I have not looked at REBOL yet, but will do. What is definitely on the cards is a literal syntax, where you can define your own literal format that will be parsed at compile time. But we haven't really properly figured out the details of how this would work yet, so I have not talked about it here.
Interesting. Yes, in this context, support for more kinds of literals definitely comes up.
Yes, I think that is exactly right. There are always low-level applications where you need an efficient way to represent binary data. But it is a good idea to have separate data types for that, simply because the requirements are different (namely arithmetic on the one hand, and representing a specific binary pattern on the other hand).
How does operator polymorphism work for non-numeric types? Mainly I'm thinking of types from linear algebra (matrices, vectors) A vector has additive (interface Summable) operations (over vectors) and multiplicative (interface Numeric, I guess?) operations (over numbers) but can this be expressed in Ceylon so that things like scaling a vector works (s*V = V*s where s number, V vector)?
How would you iterate over a completement of a Set? :D
Adam
I assume that the type decimal will be implemented using something similar to java.math.BigDecimal. It would be better to delay the implementation of decimal and wait for the JVM to support 128bit values. It would not allow arbitrary precision but a least it would be efficient on modern CPU. If anyone needs arbitrary precision, then he or she can rely on BigDecimal,
I propose make numerical types hierarchy more math specific and use maths terms as algebraic structures, such as groups, rings, fields, modules, vector spaces, and algebras
It allow to make math packages more ceylon friendly and logical/
That's certainly something to look into for the future.
Is there precedent for the name Whole? It sounds a bit unclear to me. How about BigInteger?
As in whole number. The problem with BigInteger, apart from verbosity, is it's actually incorrect. A BigInteger may be or , depending.

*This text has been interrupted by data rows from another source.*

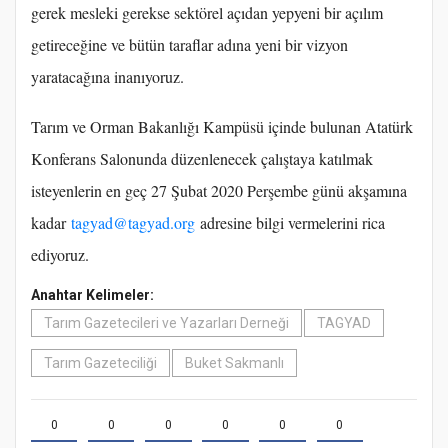
gerek mesleki gerekse sektörel açıdan yepyeni bir açılım
getireceğine ve bütün taraflar adına yeni bir vizyon
yaratacağına inanıyoruz.
Tarım ve Orman Bakanlığı Kampüsü içinde bulunan Atatürk
Konferans Salonunda düzenlenecek çalıştaya katılmak
isteyenlerin en geç 27 Şubat 2020 Perşembe günü akşamına
kadar
tagyad@tagyad.org
adresine bilgi vermelerini rica
ediyoruz.
Anahtar Kelimeler:
Tarım Gazetecileri ve Yazarları Derneği
TAGYAD
Tarım Gazeteciliği
Buket Sakmanlı
0
0
0
0
0
0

Ah, but according to the Wikipedia article, can ambiguously refer to naturals, naturals without 0, or integers. I would venture to say that BigInteger, if not always accurate, will confuse people less.
Another possibility would be to make both Natural and Integer unbounded, and let the compiler and VM optimize them down to 32 or 64 bits. But the speed cost might be too high.
This lib can help
This is much better
Hello,
One important property of datatypes is their immutability which makes them suitable for reuse (low memory usage), sharing across threads (multithreading), use as keys in HashMaps (datatype consistency), etc. I have not seen anything about immutable types o your blog just yet. Do you have datatype immutability on the cards?

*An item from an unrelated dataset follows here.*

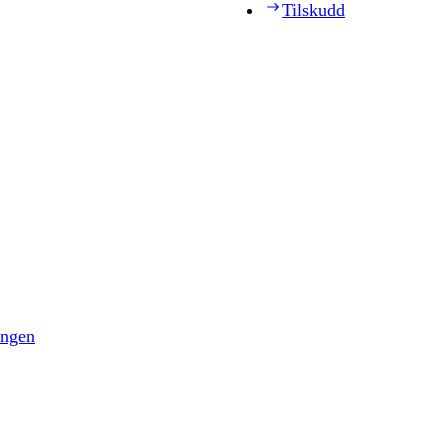
Tilskudd
ingen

Also, another immutable type is important with interned Strings which can shrink memory usage quite a lot. Ruby and other languages have a nice syntax for interning. Do you plan to also have literal support for interned Strings? Or will you handle this with the pluggable literals API?
Thanks,
Djano
@Djano: I can tell you that immutable types are supported, whenever a type inherits directly from Object instead of IdentifiableObject it won't be allowed to have variable attributes. This is for example used in the numeric types and enumerations.